Although we were enjoying the hospitality of Wilma and Jesus, El Alto was taking over our patience. Every day we had to cross the city to return to the house of our hosts, fighting crowds of people, unbearable noise, litter, it was truly overwhelming. At night, although we were in the fourth floor, the noise from the streets wouldn’t let us rest. We left after 5 days towards Oruro.
Me and Wilma


Me and Jesus

Leaving El Alto and the Cordillera Real


We cycled 300 kilometers in three days and a morning, from El Alto to Oruro. I cycled, for the first time in my life, 100 kilometres in a day. I was happy and motivated. I knew that the next months of cycling would be tough, but doing those kilometers in such a short amount of time gave me a lot of energy. I felt stronger than ever.

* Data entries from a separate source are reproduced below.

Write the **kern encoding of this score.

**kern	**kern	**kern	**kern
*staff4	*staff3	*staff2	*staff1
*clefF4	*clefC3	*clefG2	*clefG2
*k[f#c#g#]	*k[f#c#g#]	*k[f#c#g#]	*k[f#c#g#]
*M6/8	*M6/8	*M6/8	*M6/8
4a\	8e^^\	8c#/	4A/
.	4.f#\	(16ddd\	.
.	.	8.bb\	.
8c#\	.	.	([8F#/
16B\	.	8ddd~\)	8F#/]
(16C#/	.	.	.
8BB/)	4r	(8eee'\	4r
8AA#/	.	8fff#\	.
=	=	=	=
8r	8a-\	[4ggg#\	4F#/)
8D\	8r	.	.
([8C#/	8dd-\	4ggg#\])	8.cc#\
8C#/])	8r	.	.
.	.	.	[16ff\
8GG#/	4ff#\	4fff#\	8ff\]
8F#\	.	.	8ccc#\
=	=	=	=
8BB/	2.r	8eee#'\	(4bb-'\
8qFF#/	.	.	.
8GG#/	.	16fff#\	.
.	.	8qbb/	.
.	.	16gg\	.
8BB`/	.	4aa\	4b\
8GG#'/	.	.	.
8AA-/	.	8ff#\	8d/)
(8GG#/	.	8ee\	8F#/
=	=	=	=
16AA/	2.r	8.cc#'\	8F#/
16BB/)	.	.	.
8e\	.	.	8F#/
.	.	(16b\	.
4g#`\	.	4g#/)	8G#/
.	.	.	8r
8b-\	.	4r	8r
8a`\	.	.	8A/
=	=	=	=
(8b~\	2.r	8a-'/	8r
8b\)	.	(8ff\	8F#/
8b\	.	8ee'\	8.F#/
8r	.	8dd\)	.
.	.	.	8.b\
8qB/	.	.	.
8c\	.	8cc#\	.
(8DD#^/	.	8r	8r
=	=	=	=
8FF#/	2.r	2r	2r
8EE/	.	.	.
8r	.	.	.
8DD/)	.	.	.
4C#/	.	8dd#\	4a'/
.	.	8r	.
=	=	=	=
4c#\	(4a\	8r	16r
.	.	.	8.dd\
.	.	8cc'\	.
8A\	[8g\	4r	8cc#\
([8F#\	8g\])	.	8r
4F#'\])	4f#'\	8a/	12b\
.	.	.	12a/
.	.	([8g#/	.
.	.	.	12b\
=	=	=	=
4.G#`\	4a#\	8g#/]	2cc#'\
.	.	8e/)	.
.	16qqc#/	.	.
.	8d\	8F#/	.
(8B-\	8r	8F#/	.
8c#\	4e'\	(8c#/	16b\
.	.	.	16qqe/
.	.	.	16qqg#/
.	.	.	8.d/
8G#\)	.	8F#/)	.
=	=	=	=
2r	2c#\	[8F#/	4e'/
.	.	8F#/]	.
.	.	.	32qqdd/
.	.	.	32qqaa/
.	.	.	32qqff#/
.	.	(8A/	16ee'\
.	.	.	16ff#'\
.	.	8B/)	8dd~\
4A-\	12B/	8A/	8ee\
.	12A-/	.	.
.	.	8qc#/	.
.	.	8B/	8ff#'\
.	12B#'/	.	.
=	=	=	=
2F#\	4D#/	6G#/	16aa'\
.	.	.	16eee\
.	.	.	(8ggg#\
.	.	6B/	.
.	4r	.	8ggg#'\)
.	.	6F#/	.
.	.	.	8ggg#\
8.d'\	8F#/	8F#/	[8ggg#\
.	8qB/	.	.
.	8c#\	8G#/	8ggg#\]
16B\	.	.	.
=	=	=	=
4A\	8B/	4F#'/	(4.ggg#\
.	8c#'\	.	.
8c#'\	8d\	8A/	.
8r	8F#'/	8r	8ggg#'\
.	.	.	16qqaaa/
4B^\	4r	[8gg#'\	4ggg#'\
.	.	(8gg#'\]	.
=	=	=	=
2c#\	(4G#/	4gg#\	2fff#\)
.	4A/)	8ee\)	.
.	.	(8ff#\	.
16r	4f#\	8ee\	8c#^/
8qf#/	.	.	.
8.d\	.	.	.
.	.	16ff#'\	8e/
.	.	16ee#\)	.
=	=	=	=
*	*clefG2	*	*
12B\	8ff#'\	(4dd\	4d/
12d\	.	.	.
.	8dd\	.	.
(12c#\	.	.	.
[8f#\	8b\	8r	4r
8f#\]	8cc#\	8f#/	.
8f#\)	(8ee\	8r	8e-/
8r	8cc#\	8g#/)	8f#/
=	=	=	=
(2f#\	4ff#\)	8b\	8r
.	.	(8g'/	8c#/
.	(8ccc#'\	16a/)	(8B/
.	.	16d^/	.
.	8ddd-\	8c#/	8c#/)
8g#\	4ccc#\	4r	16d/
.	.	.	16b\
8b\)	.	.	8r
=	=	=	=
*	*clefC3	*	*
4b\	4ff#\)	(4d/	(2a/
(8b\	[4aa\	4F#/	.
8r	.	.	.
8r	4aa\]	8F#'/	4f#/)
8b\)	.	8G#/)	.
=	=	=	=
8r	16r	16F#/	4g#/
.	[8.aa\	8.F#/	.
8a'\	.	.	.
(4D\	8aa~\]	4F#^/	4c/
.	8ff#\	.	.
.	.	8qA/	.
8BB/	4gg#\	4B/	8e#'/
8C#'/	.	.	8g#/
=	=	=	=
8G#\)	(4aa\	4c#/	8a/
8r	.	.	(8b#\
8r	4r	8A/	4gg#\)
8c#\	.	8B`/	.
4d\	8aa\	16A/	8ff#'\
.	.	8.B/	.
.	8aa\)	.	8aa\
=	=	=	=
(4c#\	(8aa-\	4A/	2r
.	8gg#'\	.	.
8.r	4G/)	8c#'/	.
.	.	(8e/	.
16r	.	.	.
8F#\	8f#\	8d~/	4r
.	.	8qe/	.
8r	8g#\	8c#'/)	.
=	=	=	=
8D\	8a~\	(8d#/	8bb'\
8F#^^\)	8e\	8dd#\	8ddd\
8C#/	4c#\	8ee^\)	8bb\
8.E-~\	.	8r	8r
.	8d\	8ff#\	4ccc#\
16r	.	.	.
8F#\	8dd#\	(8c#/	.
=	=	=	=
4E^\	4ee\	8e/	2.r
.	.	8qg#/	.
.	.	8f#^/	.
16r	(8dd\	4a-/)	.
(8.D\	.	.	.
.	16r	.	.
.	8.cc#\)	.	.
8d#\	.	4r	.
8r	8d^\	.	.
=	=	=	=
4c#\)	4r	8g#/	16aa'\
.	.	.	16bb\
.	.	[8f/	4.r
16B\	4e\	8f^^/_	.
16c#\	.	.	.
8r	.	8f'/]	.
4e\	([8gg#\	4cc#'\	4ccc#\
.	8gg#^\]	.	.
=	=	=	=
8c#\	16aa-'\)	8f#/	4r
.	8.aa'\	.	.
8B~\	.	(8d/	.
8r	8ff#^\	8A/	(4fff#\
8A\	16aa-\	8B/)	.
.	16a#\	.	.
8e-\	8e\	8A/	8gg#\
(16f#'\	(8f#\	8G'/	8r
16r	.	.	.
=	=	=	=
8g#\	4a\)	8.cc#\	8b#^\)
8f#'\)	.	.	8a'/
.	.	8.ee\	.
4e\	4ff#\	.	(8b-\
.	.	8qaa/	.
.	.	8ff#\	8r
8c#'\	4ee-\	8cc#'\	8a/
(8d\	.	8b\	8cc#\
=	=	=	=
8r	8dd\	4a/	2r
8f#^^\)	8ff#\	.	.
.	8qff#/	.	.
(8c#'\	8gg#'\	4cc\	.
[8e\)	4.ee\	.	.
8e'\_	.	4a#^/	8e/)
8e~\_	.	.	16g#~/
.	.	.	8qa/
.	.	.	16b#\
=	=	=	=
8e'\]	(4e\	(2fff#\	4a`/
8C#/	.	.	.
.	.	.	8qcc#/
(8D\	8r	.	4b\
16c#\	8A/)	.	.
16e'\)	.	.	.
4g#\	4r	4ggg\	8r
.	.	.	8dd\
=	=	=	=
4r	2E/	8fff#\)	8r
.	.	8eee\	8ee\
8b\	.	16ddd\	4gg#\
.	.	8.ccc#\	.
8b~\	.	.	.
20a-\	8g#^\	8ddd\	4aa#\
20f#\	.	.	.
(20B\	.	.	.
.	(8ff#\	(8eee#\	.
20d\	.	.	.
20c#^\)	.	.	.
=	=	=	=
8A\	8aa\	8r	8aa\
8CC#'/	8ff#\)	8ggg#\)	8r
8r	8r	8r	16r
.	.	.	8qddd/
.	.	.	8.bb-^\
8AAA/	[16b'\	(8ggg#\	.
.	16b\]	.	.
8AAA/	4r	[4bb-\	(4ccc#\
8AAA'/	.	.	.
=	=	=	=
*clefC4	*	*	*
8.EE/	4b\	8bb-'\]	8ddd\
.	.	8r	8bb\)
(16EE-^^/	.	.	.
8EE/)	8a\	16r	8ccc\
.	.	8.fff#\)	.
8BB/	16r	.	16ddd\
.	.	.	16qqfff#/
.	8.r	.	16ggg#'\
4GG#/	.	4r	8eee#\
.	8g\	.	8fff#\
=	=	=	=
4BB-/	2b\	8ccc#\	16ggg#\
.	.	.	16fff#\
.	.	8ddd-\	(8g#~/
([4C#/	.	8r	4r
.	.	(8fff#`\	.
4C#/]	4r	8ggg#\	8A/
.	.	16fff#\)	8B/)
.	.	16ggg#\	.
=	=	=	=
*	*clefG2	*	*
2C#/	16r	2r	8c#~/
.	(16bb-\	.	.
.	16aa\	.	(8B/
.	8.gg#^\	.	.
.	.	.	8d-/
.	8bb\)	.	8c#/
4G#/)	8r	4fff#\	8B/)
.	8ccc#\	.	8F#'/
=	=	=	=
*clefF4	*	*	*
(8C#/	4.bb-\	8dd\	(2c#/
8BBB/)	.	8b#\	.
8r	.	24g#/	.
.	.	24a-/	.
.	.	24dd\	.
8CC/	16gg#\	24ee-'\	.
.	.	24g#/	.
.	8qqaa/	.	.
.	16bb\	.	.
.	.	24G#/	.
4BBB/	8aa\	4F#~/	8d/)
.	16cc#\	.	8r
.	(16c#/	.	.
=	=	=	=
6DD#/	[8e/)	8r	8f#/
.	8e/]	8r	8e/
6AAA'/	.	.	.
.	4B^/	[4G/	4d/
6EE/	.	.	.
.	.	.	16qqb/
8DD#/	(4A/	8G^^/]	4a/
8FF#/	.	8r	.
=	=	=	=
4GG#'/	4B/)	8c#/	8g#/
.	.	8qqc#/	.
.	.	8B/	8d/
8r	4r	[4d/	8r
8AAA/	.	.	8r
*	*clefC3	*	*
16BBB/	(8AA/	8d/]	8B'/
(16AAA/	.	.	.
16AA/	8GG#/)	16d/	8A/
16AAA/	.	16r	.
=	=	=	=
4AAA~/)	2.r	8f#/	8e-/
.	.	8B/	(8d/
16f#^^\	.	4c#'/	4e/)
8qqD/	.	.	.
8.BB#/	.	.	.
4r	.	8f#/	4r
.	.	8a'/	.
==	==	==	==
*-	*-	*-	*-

Oruru is a mining town, its centre is pleasant, but the reality of the country’s poverty and lack of infra-structures is displayed on the outskirts of the city. It is also in Oruro where one of the most pouplar Carnivals of South America is celebrated. Once a year, the uninteresting streets, fill up with color, music, beings of mythology, and women in bare legs.

Oruro


Statue from the mythology, represented in the Carnival of Oruro

We stayed in Residential Vergara. The owners' sons were young doctors with whom we became friends. In one afternoon, me and Juan Carlos, one of the son’s, cycled the city and its surroundings to see some of its attractions, Juan explained the meaning of the statues on the entrance to the city, we then visited a huge open sky gold mine, for this it was created an artificial lake used for cooling the machinery used. We ended the day looking and taking photos of the sunset in lake Popóo, where the river Desaguadero flows the waters from Titicaca Lake. Popóo is part of the many lakes in the altiplano that formed a big lake thousands of years ago.

Me and Juan Carlos




The artificial lake from the gold mine in Oruro
Me with Lake Popóo in the background


Lake Popóo at sunset



The next pedal strokes would take us to the Salar de Uyuni Coipasa and we were eager for adventure. We would get more than we actually barged for ... but those are other stories.